Na costa da Líbia, por exemplo, os traficantes de seres humanos perceberam que não precisam investir em embarcações oceânicas capazes de chegar à costa italiana. Eles se contentam com botes infláveis, que são sobrecarregados de migrantes. Às vezes, eles recolhem o motor, uma vez cruzada a fronteira das águas territoriais líbias, deixando um número de telefone para um migrante pedir ajuda.

- Estado de necessidadeNos Alpes, voluntários asseguraram recentemente à AFP que traficantes pegaram seus números de telefone.

"Eles revendem os números de telefones aos migrantes", disse à AFP o diretor da ONG Refúgio Solidário, Philippe Wyon.

"Estamos entre a cruz e a espada, enquanto nossa missão é socorrer as pessoas em perigo na montanha, mas certamente não é servir de carona para os criminosos", afirmou.

Para o médico Philippe de Botton, presidente da organização Médicos do Mundo - França, as associações são vítimas de um falso julgamento.

"Estamos ajudando os migrantes no plano humanitário, mas absolutamente não estamos fazendo o jogo dos contrabandistas", garantiu, em entrevista à AFP.

"Aquele que faz o jogo dos traficantes é quem criminaliza o resgate no mar, ou fecha as fronteiras.
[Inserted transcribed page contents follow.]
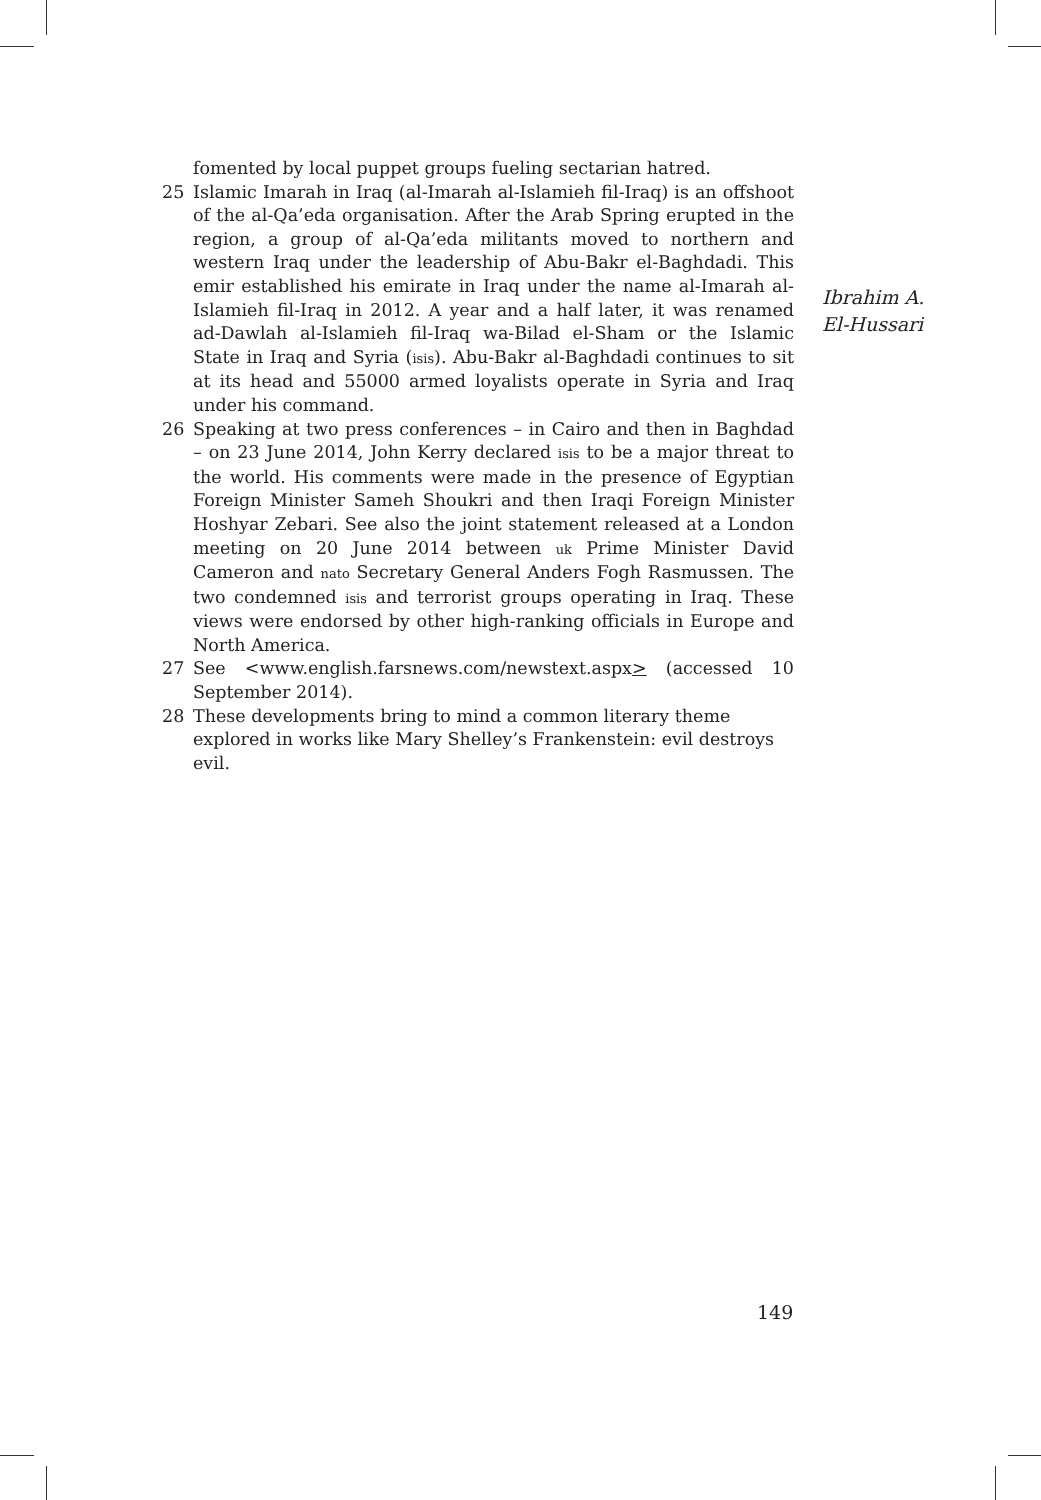fomented by local puppet groups fueling sectarian hatred.
25 Islamic Imarah in Iraq (al-Imarah al-Islamieh fil-Iraq) is an offshoot of the al-Qa’eda organisation. After the Arab Spring erupted in the region, a group of al-Qa’eda militants moved to northern and western Iraq under the leadership of Abu-Bakr el-Baghdadi. This emir established his emirate in Iraq under the name al-Imarah al-Islamieh fil-Iraq in 2012. A year and a half later, it was renamed ad-Dawlah al-Islamieh fil-Iraq wa-Bilad el-Sham or the Islamic State in Iraq and Syria (isis). Abu-Bakr al-Baghdadi continues to sit at its head and 55000 armed loyalists operate in Syria and Iraq under his command.
26 Speaking at two press conferences – in Cairo and then in Baghdad – on 23 June 2014, John Kerry declared isis to be a major threat to the world. His comments were made in the presence of Egyptian Foreign Minister Sameh Shoukri and then Iraqi Foreign Minister Hoshyar Zebari. See also the joint statement released at a London meeting on 20 June 2014 between uk Prime Minister David Cameron and nato Secretary General Anders Fogh Rasmussen. The two condemned isis and terrorist groups operating in Iraq. These views were endorsed by other high-ranking officials in Europe and North America.
27 See <www.english.farsnews.com/newstext.aspx> (accessed 10 September 2014).
28 These developments bring to mind a common literary theme explored in works like Mary Shelley’s Frankenstein: evil destroys evil.
Ibrahim A.
El-Hussari
149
Se nós acolhêssemos as pessoas antes de estudar seus casos, como deveria ser a regra, nós quebraríamos o mercado de contrabandistas", avaliou.

"Quando você sabe o que está acontecendo na Líbia, a declaração do presidente Macron é incrivelmente cínica", criticou.
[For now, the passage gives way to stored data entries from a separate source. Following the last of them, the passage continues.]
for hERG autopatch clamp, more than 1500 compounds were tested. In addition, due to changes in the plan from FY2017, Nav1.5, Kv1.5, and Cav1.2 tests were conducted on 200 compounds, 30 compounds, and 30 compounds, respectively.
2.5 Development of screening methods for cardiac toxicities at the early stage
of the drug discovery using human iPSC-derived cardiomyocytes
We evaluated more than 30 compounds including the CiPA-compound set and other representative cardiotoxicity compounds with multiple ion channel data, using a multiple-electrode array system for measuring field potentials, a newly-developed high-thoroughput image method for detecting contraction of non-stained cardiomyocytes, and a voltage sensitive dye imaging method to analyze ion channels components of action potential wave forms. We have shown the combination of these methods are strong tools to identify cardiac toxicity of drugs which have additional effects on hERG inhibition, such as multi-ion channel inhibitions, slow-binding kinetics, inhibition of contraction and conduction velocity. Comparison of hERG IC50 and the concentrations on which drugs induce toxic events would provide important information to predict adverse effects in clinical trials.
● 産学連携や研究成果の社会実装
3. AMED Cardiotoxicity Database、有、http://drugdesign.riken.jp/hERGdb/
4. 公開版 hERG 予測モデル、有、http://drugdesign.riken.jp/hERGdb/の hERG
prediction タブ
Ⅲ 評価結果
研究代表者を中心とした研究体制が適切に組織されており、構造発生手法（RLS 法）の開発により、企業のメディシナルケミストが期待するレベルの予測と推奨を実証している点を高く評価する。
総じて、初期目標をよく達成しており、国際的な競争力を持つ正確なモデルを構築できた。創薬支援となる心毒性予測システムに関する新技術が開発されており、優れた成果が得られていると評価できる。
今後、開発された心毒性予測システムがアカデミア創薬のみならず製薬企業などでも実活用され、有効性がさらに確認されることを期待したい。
"É uma posição muito política a de Macron, que se alinha com a posição populista italiana, como que por acaso, na véspera do Conselho Europeu, que acontece na quinta-feira", acrescentou.

Acusada de se recusar a obedecer às ordens de entregar os migrantes que resgatou à Guarda Costeira da Líbia, a ONG Mission Lifeline, cujo navio deve atracar esta noite em Malta depois de uma semana de espera no mar, defendeu-se nesta quarta-feira, em um comunicado.

"A única ordem que o barco se recusou a obedecer foi a de entregar essas pessoas para a chamada Guarda Costeira da Líbia, porque isso estaria em contravenção à Convenção de Genebra sobre Refugiados e, portanto, criminoso", disse a ONG.

Na madrugada desta quarta, a ONG espanhola Proactiva Open Arms, cujo navio cruza o Mar Mediterrâneo, estimou que esse mar se tornou "um abismo insuportável transformado em tabuleiro de xadrez político, onde negociamos descaradamente vidas humanas privadas de voz, às quais os direitos mais básicos são negados".

Em março, seu navio, o Open Arms, foi sequestrado na Sicília por suspeita de ajudar na imigração ilegal depois que equipes de resgate se recusaram a entregar imigrantes à Guarda Costeira da Líbia.

As apreensões foram levantadas por um juiz siciliano que estimou que a ONG agiu "em estado de necessidade", porque os direitos fundamentais dos migrantes resgatados não eram garantidos na Líbia.